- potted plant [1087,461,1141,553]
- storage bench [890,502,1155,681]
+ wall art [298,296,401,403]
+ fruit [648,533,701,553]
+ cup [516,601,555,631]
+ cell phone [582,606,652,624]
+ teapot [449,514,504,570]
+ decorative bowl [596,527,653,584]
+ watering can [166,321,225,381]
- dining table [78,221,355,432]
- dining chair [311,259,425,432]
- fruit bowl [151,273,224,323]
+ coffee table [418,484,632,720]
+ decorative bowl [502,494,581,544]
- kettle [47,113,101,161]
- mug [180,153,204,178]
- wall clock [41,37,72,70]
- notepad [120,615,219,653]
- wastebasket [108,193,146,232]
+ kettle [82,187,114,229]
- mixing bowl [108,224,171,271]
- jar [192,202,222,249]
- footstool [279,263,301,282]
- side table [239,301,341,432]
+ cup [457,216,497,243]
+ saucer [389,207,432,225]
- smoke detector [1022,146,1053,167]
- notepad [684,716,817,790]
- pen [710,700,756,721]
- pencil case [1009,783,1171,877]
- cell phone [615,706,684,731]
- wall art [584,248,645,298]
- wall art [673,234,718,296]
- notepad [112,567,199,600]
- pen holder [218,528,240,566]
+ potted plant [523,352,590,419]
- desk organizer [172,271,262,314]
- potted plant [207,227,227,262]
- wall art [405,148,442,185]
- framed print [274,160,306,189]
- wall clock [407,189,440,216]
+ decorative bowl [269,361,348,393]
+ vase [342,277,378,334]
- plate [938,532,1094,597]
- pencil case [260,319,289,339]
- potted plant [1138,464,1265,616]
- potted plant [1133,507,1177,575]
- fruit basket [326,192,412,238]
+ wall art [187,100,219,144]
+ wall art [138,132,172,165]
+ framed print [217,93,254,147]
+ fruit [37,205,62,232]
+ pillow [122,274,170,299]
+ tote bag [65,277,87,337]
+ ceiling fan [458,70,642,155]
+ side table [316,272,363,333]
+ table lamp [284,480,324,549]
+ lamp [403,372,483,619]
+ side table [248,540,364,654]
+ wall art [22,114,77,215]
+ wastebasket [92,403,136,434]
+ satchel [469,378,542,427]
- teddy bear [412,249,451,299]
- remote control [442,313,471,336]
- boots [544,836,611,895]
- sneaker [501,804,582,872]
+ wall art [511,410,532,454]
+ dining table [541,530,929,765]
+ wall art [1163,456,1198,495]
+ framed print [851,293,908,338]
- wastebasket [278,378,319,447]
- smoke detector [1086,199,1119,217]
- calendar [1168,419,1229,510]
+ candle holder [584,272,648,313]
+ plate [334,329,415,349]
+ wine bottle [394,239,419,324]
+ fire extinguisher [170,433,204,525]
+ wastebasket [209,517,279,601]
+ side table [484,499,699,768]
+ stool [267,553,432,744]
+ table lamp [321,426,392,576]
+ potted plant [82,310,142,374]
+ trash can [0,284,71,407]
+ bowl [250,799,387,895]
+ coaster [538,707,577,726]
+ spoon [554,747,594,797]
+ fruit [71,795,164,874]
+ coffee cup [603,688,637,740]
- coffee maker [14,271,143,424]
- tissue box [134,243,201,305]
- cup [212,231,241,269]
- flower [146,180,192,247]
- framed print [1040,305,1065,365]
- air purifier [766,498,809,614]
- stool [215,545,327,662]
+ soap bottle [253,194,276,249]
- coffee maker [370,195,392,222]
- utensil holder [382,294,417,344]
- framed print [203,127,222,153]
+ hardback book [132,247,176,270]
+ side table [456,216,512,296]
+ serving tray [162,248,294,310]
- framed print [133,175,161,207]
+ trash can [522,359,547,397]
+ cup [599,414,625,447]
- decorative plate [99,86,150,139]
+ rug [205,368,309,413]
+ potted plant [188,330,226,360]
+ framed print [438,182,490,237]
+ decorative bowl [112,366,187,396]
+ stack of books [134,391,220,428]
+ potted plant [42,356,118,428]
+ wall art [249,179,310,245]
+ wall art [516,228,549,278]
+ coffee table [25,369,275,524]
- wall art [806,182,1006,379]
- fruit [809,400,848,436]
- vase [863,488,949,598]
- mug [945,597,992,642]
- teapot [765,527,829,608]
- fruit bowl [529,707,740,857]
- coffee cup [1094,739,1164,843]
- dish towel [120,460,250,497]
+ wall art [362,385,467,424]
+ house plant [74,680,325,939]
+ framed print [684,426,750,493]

_TO DO_
Please restate each record exactly as it reads.

_ANSWER SPACE_
- potted plant [1087,461,1141,553]
- storage bench [890,502,1155,681]
+ wall art [298,296,401,403]
+ fruit [648,533,701,553]
+ cup [516,601,555,631]
+ cell phone [582,606,652,624]
+ teapot [449,514,504,570]
+ decorative bowl [596,527,653,584]
+ watering can [166,321,225,381]
- dining table [78,221,355,432]
- dining chair [311,259,425,432]
- fruit bowl [151,273,224,323]
+ coffee table [418,484,632,720]
+ decorative bowl [502,494,581,544]
- kettle [47,113,101,161]
- mug [180,153,204,178]
- wall clock [41,37,72,70]
- notepad [120,615,219,653]
- wastebasket [108,193,146,232]
+ kettle [82,187,114,229]
- mixing bowl [108,224,171,271]
- jar [192,202,222,249]
- footstool [279,263,301,282]
- side table [239,301,341,432]
+ cup [457,216,497,243]
+ saucer [389,207,432,225]
- smoke detector [1022,146,1053,167]
- notepad [684,716,817,790]
- pen [710,700,756,721]
- pencil case [1009,783,1171,877]
- cell phone [615,706,684,731]
- wall art [584,248,645,298]
- wall art [673,234,718,296]
- notepad [112,567,199,600]
- pen holder [218,528,240,566]
+ potted plant [523,352,590,419]
- desk organizer [172,271,262,314]
- potted plant [207,227,227,262]
- wall art [405,148,442,185]
- framed print [274,160,306,189]
- wall clock [407,189,440,216]
+ decorative bowl [269,361,348,393]
+ vase [342,277,378,334]
- plate [938,532,1094,597]
- pencil case [260,319,289,339]
- potted plant [1138,464,1265,616]
- potted plant [1133,507,1177,575]
- fruit basket [326,192,412,238]
+ wall art [187,100,219,144]
+ wall art [138,132,172,165]
+ framed print [217,93,254,147]
+ fruit [37,205,62,232]
+ pillow [122,274,170,299]
+ tote bag [65,277,87,337]
+ ceiling fan [458,70,642,155]
+ side table [316,272,363,333]
+ table lamp [284,480,324,549]
+ lamp [403,372,483,619]
+ side table [248,540,364,654]
+ wall art [22,114,77,215]
+ wastebasket [92,403,136,434]
+ satchel [469,378,542,427]
- teddy bear [412,249,451,299]
- remote control [442,313,471,336]
- boots [544,836,611,895]
- sneaker [501,804,582,872]
+ wall art [511,410,532,454]
+ dining table [541,530,929,765]
+ wall art [1163,456,1198,495]
+ framed print [851,293,908,338]
- wastebasket [278,378,319,447]
- smoke detector [1086,199,1119,217]
- calendar [1168,419,1229,510]
+ candle holder [584,272,648,313]
+ plate [334,329,415,349]
+ wine bottle [394,239,419,324]
+ fire extinguisher [170,433,204,525]
+ wastebasket [209,517,279,601]
+ side table [484,499,699,768]
+ stool [267,553,432,744]
+ table lamp [321,426,392,576]
+ potted plant [82,310,142,374]
+ trash can [0,284,71,407]
+ bowl [250,799,387,895]
+ coaster [538,707,577,726]
+ spoon [554,747,594,797]
+ fruit [71,795,164,874]
+ coffee cup [603,688,637,740]
- coffee maker [14,271,143,424]
- tissue box [134,243,201,305]
- cup [212,231,241,269]
- flower [146,180,192,247]
- framed print [1040,305,1065,365]
- air purifier [766,498,809,614]
- stool [215,545,327,662]
+ soap bottle [253,194,276,249]
- coffee maker [370,195,392,222]
- utensil holder [382,294,417,344]
- framed print [203,127,222,153]
+ hardback book [132,247,176,270]
+ side table [456,216,512,296]
+ serving tray [162,248,294,310]
- framed print [133,175,161,207]
+ trash can [522,359,547,397]
+ cup [599,414,625,447]
- decorative plate [99,86,150,139]
+ rug [205,368,309,413]
+ potted plant [188,330,226,360]
+ framed print [438,182,490,237]
+ decorative bowl [112,366,187,396]
+ stack of books [134,391,220,428]
+ potted plant [42,356,118,428]
+ wall art [249,179,310,245]
+ wall art [516,228,549,278]
+ coffee table [25,369,275,524]
- wall art [806,182,1006,379]
- fruit [809,400,848,436]
- vase [863,488,949,598]
- mug [945,597,992,642]
- teapot [765,527,829,608]
- fruit bowl [529,707,740,857]
- coffee cup [1094,739,1164,843]
- dish towel [120,460,250,497]
+ wall art [362,385,467,424]
+ house plant [74,680,325,939]
+ framed print [684,426,750,493]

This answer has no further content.